第10話 教育に悪い教育係
サクッとシャワーなりを済ませた後、零とともに部屋に向かう。
「大地。こっちであってんの?」
「ああ。……この部屋だ」
部屋の前に立つと、姦しい声が聞こえてくる。ノックをすると「どうぞー」と声がかかった。
「今戻った……おお」
部屋に入ったら、少女たちの服が変わっていた。おそらく、王が言っていたのがこの服だろう。

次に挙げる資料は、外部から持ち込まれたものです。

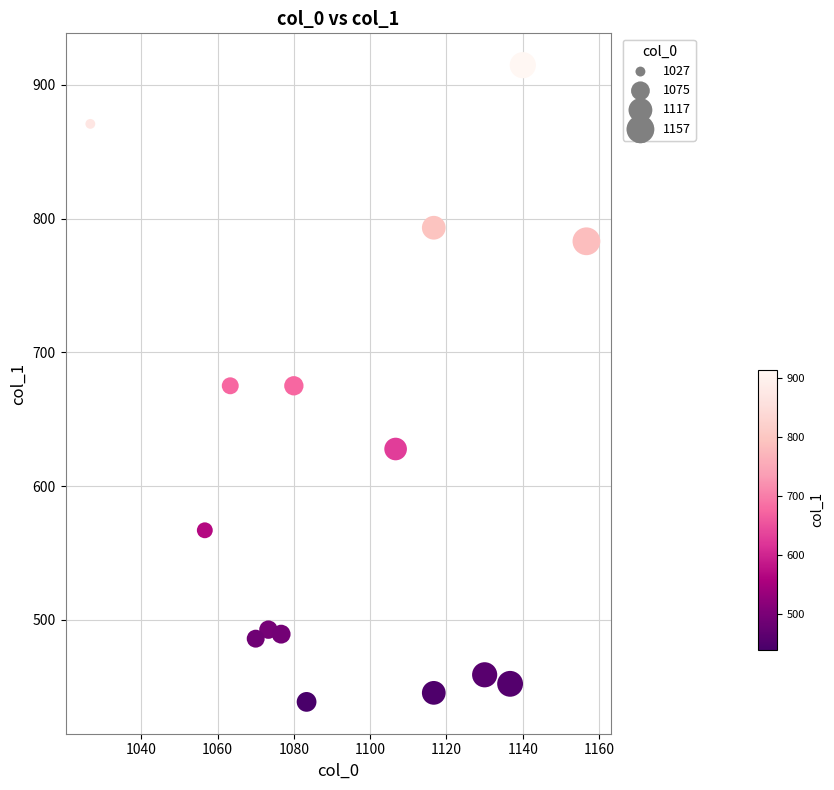

What is the range of Y values (max minus min)?

475.9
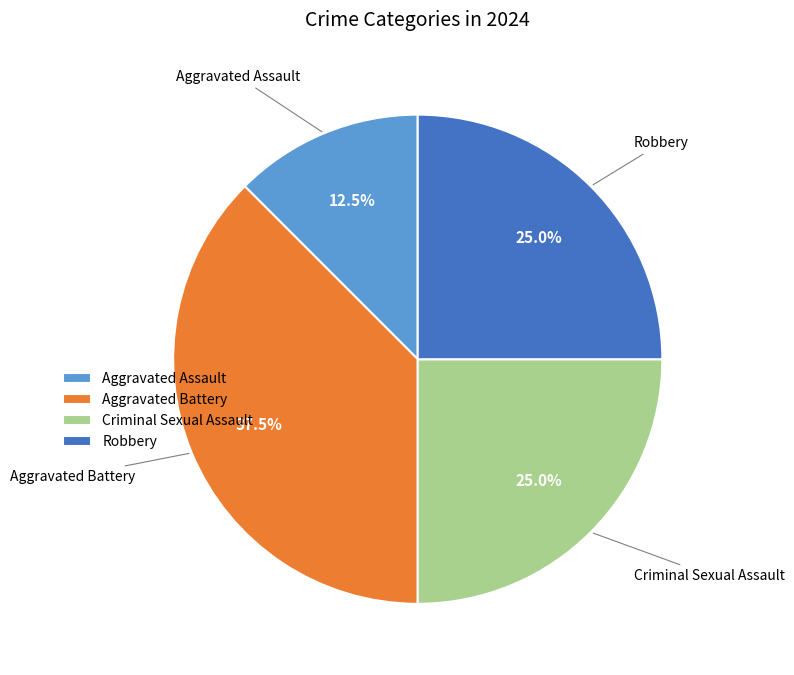

What is the smallest slice in the pie chart?

Aggravated Assault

蔓茱萸は、迷彩色のパーカーにカーキ色のスカート。なぜかフードには顔が書いてある。木蓮は、紺のブレザーに赤いチェックのスカート。
「隊長、どう? かわいいでしょう」
「……いいんじゃないか?」
2人とも雰囲気に合っていて、確かにかわいい。
「女子かよ。男なら童貞食ってやろうと思ったのに」
「零!」
(ある意味)物騒な言葉で雰囲気をぶち壊された。
「どうてい、ってなに?」
「ね、合歓ちゃん。そんなの口に出しちゃだめですー!」
「……キミは知らなくていい」
木蓮が慌てているが、零はマイペースに受け流す。言っとくが、お前のせいだからな?
「隊長。なんで零が一緒なん?」
「こいつが勉強を教えることになったから」
「はぁ!? バカじゃないの?」
「すごく教育に悪そうだけど」
千夜一夜と神無が責めた目で見てくるので、慌てて言い訳した。
「改めて。
「零は学者をしてるんだ。今回君たちに勉強を教えてくれることになった」
「確定なのかよ。……まあ、いいや」
零がぼやいてるが、気にしないことにする。
「学者さん、ですか? どんなことをしてるんです?」
「考古学だよ。ま、今は実質学芸員みたいなもんだけどな」
「学芸員ですか?」
「そう。博物館で色々しゃべるついでにちょっと研究とか。そのくらい」
木蓮が零に食いついて、質問をしている。
「それで。どこから教えるかわかんねーから、とりあえずコレ読め。で、どのへんからやればいいのか教えろ」
零が2人に本を渡す。見ると、懐かしい『小学校の教科書』だった。
「じゃ、また明日な」
「もう行っちゃうの?」
蔓茱萸が声をかける。
「寂しそうにすんな馬鹿。明日また会えるっての」
「……うん。わかった!」
零がドアから出て行った。
2人とも好意的だし、零も変な発言は控えめだったし。まあ、心配はいらないか?